Task a> Copy the stretch of the listing from its first line through the line containing "AIFF ਤੋਂ OPUS", reproducing each line as it appears.

Extract provided>
○ ○ ○ ○ ○ ○ ○

This post concludes my blog posts about our trip to Iowa. It’s a bit longer than I’d planned, and there may be parts where you are wondering what the point is to all the details, but there were so many little coincidences that the details help tie together. I should also warn you that some things I describe might be a bit graphic, if you are sensitive to that.
Well, we managed to squeeze in a haircut for Bracken (having just enough time to swing by before we needed to head to the airport in the afternoon), but I didn’t manage to remember to bring Bracken’s car seat on our trip. I had it written in my planner, underlined and with lots of !!!’s afterwards, but I didn’t happen to look in my planner that morning so my note to myself didn’t help me much. I thought I was doing a great job of remembering everything for our trip and then I realized my mistake after we were at the airport and Jeff had already driven away.
I had planned to bring our cell phone with me on our trip. It’s so convenient for letting family know when we’ve landed and are headed their way, and I thought I might post here and there on Instagram too. On the way to the airport, though, Jeff remembered that he needed the phone for the first day of market so that he could accept credit cards in our booth. Thank goodness he remembered that! So, I left the phone with him. I hadn’t planned on using pay phones, and I don’t like to carry a lot of heavy change around in my purse, so only found enough change for one phone call. (I joked that it felt like I was in prison, getting my single phone call.)
I called my mom and luckily she answered a phone number she didn’t recognize. I told her about forgetting the car seat and she told me not to worry about it, she would call my grandma and they would figure something out. Turns out Jeff had realized that I had forgotten the car seat on the drive back and then called my mom to tell her as soon as he got home, to which she replied “Don’t worry, it’s already been taken care of.” They looked into renting one (or borrowing one), but it was actually cheaper to buy one and my grandma thought it would be good to have one around anyway. She went out straightaway and bought one, bless her heart, and wouldn’t accept any money for it. (She spoiled us the whole time and even went to the grocery store to get things she knew we liked to eat, I can’t thank her enough for everything.)
The reason this story makes me laugh, though, is that my grandma dropped us off at my aunt and uncle’s house the day of my grandpa’s birthday celebration and I forgot the car seat again! My grandma doesn’t drive after dark and I knew we’d likely be there after dark, so asked my dad for a ride back. I had forgotten the car seat in my grandma’s car to transfer to my dad’s rental car, but luckily my aunt had an extra car seat for us to borrow. What would I have done without everyone’s help? They took such good care of us.

○ ○ ○ ○ ○ ○ ○

Material provided>
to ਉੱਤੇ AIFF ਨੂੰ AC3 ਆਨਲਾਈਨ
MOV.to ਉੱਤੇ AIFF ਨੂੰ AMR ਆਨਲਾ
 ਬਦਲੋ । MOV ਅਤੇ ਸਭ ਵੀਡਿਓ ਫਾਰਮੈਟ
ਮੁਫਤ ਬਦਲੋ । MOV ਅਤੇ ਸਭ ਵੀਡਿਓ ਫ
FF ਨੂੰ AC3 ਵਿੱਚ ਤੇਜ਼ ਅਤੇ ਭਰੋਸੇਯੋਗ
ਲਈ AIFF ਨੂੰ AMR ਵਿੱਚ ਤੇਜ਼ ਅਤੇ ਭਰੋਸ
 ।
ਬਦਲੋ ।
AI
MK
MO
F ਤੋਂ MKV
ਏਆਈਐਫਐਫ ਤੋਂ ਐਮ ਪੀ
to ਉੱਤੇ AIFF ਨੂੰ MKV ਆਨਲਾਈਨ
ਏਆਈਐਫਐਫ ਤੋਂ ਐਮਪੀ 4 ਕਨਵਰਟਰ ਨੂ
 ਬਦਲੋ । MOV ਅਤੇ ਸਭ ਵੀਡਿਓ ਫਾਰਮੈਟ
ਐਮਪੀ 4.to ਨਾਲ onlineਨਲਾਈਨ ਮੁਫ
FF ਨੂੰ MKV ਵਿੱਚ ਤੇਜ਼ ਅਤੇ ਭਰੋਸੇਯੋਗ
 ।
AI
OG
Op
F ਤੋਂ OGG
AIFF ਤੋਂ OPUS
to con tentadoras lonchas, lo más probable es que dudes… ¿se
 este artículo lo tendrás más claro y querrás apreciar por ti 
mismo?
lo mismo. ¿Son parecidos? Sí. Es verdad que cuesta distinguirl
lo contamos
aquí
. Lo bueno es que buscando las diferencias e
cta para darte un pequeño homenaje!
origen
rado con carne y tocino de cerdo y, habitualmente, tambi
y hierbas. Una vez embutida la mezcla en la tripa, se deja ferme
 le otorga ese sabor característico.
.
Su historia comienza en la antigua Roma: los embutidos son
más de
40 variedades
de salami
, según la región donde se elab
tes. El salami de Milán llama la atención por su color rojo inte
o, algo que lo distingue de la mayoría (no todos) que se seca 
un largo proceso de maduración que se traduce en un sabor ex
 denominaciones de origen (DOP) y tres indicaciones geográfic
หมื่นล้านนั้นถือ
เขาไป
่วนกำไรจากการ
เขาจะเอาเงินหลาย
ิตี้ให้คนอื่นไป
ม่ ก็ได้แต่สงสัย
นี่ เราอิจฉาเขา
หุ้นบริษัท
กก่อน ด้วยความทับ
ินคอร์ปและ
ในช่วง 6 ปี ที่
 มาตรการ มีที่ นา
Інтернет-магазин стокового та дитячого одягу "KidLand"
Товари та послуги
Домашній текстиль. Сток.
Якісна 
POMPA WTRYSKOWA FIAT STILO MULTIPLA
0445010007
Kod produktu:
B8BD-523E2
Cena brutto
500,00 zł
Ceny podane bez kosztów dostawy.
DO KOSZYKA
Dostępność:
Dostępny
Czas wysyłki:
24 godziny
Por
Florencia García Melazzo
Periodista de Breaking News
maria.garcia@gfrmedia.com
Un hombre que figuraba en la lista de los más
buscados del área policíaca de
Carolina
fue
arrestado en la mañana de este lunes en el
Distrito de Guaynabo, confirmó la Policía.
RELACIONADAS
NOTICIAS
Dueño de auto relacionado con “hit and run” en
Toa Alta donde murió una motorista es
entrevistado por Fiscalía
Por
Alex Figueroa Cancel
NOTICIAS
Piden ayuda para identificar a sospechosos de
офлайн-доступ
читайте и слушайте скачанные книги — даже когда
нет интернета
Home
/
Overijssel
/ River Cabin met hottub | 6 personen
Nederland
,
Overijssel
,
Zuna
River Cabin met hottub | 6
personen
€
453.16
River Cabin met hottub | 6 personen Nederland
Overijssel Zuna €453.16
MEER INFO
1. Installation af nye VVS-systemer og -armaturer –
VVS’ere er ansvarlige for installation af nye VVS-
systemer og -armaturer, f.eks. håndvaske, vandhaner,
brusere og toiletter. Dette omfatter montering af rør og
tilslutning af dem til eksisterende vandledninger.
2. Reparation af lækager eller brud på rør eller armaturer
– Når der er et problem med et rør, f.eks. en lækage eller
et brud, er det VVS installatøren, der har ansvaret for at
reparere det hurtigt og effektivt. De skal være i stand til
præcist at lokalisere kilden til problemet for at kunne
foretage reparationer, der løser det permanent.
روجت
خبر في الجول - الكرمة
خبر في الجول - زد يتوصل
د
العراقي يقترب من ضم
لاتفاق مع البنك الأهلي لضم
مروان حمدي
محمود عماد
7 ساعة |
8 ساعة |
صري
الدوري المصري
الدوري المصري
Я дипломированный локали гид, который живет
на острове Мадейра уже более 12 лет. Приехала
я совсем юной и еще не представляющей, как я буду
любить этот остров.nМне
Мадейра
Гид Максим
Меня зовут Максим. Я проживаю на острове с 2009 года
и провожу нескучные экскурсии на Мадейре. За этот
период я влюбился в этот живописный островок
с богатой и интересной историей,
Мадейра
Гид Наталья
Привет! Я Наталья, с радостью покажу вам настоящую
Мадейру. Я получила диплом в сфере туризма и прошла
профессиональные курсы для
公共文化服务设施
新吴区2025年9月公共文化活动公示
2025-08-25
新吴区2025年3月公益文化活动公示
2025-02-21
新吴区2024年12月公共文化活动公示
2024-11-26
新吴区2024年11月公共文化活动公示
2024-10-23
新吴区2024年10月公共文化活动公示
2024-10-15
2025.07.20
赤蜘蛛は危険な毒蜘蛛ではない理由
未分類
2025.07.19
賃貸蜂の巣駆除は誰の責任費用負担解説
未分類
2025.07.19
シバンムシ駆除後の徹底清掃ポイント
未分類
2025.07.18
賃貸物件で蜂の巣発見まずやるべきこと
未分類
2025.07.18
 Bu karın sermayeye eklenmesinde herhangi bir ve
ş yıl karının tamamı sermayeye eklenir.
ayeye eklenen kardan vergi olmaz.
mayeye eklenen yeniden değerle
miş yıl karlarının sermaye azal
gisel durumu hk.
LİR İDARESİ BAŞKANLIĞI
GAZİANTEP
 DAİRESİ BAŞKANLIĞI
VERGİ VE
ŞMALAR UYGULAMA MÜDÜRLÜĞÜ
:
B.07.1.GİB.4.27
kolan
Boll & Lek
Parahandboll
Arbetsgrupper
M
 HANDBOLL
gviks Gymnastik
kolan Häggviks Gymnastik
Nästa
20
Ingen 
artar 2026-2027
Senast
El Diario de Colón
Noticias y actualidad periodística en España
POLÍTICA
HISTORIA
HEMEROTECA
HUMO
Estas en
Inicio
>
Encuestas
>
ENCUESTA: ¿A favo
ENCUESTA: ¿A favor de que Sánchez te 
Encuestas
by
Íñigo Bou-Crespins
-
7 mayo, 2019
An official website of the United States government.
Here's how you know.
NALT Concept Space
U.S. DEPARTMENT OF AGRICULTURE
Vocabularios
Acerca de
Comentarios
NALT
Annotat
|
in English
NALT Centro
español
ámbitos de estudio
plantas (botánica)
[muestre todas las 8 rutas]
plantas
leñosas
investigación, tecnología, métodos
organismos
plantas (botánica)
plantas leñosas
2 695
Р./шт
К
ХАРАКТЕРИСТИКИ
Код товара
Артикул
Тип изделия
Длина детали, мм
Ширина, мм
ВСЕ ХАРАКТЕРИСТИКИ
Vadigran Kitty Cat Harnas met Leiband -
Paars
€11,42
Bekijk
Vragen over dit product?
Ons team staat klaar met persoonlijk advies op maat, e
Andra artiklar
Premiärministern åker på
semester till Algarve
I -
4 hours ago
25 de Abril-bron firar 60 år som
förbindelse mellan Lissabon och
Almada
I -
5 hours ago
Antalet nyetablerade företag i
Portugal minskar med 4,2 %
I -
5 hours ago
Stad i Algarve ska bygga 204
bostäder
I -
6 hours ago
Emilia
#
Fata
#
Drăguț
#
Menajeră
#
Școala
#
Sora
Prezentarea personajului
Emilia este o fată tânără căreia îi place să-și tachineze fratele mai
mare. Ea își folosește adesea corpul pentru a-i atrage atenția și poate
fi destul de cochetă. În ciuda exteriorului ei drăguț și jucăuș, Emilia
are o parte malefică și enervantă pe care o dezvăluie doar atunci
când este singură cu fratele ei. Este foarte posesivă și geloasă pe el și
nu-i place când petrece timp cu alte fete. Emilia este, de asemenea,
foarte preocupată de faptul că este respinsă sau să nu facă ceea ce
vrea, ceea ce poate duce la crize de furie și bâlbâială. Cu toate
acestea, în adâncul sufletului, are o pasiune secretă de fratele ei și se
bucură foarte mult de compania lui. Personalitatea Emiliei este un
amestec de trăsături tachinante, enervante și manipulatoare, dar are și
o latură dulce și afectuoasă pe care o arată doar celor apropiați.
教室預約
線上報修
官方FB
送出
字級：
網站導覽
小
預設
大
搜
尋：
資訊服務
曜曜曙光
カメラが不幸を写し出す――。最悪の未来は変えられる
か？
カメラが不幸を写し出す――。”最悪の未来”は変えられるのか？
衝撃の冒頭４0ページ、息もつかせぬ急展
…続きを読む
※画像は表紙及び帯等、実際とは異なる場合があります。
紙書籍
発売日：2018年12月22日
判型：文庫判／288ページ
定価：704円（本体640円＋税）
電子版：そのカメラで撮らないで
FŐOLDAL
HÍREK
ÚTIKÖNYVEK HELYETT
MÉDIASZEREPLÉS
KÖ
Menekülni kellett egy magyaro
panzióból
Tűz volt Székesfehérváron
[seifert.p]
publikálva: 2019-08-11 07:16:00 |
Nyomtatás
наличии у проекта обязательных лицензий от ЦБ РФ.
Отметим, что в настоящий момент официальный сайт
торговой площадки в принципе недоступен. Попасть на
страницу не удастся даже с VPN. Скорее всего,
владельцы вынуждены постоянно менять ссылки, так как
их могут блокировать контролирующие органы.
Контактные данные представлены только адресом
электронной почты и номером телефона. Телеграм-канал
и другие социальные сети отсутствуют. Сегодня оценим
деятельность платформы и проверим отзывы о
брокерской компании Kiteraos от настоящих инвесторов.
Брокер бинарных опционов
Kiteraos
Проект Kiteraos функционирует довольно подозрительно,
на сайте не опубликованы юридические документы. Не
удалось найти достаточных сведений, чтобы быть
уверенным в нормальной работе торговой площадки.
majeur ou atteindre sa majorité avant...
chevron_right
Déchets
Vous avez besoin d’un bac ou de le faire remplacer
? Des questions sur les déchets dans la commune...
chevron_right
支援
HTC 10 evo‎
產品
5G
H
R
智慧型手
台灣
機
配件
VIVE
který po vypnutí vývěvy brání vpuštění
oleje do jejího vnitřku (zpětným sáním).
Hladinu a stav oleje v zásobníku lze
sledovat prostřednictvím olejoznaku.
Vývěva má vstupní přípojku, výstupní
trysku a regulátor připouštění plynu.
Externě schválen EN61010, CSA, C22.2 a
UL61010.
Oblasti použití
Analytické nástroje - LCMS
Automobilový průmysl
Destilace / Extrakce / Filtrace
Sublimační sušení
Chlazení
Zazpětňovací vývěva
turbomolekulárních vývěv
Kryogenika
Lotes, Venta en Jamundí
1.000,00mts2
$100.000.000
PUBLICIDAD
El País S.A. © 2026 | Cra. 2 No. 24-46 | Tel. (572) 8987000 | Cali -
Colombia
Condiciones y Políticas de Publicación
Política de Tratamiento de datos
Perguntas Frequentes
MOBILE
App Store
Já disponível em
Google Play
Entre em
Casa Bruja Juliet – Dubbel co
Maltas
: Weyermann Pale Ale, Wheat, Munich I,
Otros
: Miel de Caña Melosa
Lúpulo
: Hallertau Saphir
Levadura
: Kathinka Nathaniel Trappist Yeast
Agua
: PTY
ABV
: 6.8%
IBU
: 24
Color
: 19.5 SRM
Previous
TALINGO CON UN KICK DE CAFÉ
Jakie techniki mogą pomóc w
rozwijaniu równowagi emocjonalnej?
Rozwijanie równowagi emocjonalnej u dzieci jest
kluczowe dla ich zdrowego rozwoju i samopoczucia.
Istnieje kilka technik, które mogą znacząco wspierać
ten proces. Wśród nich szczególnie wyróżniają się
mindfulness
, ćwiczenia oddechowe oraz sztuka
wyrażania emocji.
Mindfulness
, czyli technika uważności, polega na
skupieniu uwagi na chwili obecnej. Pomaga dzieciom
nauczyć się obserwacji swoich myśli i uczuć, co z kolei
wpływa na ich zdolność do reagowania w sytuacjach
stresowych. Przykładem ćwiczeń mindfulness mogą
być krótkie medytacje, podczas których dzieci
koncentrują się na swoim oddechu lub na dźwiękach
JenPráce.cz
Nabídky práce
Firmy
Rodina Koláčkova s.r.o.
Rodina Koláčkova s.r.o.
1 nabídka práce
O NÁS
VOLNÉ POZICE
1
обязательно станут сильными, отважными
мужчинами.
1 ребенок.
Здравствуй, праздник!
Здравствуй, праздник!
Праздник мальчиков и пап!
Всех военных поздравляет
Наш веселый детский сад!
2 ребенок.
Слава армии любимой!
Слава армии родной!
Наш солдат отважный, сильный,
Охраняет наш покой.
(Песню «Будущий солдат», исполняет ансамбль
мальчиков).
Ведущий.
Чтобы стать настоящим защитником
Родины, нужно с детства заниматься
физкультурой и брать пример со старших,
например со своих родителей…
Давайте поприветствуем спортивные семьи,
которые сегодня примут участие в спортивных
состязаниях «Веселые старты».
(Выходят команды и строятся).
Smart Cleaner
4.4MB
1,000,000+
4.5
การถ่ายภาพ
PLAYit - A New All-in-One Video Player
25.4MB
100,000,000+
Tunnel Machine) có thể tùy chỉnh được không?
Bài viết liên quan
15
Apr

○ ○ ○ ○ ○ ○ ○

Task b>
Answer these questions using the Iowa trip post:
(i) What did the writer forget to bring on the trip?
(ii) Why did Jeff need the cell phone on the first day of market?
(iii) Who lent the writer a car seat on the day of the grandpa's birthday celebration?

Task response a>
to ਉੱਤੇ AIFF ਨੂੰ AC3 ਆਨਲਾਈਨ
MOV.to ਉੱਤੇ AIFF ਨੂੰ AMR ਆਨਲਾ
 ਬਦਲੋ । MOV ਅਤੇ ਸਭ ਵੀਡਿਓ ਫਾਰਮੈਟ
ਮੁਫਤ ਬਦਲੋ । MOV ਅਤੇ ਸਭ ਵੀਡਿਓ ਫ
FF ਨੂੰ AC3 ਵਿੱਚ ਤੇਜ਼ ਅਤੇ ਭਰੋਸੇਯੋਗ
ਲਈ AIFF ਨੂੰ AMR ਵਿੱਚ ਤੇਜ਼ ਅਤੇ ਭਰੋਸ
 ।
ਬਦਲੋ ।
AI
MK
MO
F ਤੋਂ MKV
ਏਆਈਐਫਐਫ ਤੋਂ ਐਮ ਪੀ
to ਉੱਤੇ AIFF ਨੂੰ MKV ਆਨਲਾਈਨ
ਏਆਈਐਫਐਫ ਤੋਂ ਐਮਪੀ 4 ਕਨਵਰਟਰ ਨੂ
 ਬਦਲੋ । MOV ਅਤੇ ਸਭ ਵੀਡਿਓ ਫਾਰਮੈਟ
ਐਮਪੀ 4.to ਨਾਲ onlineਨਲਾਈਨ ਮੁਫ
FF ਨੂੰ MKV ਵਿੱਚ ਤੇਜ਼ ਅਤੇ ਭਰੋਸੇਯੋਗ
 ।
AI
OG
Op
F ਤੋਂ OGG
AIFF ਤੋਂ OPUS

Task response b>
(i) Bracken's car seat.
(ii) So that he could accept credit cards in their booth.
(iii) The writer's aunt.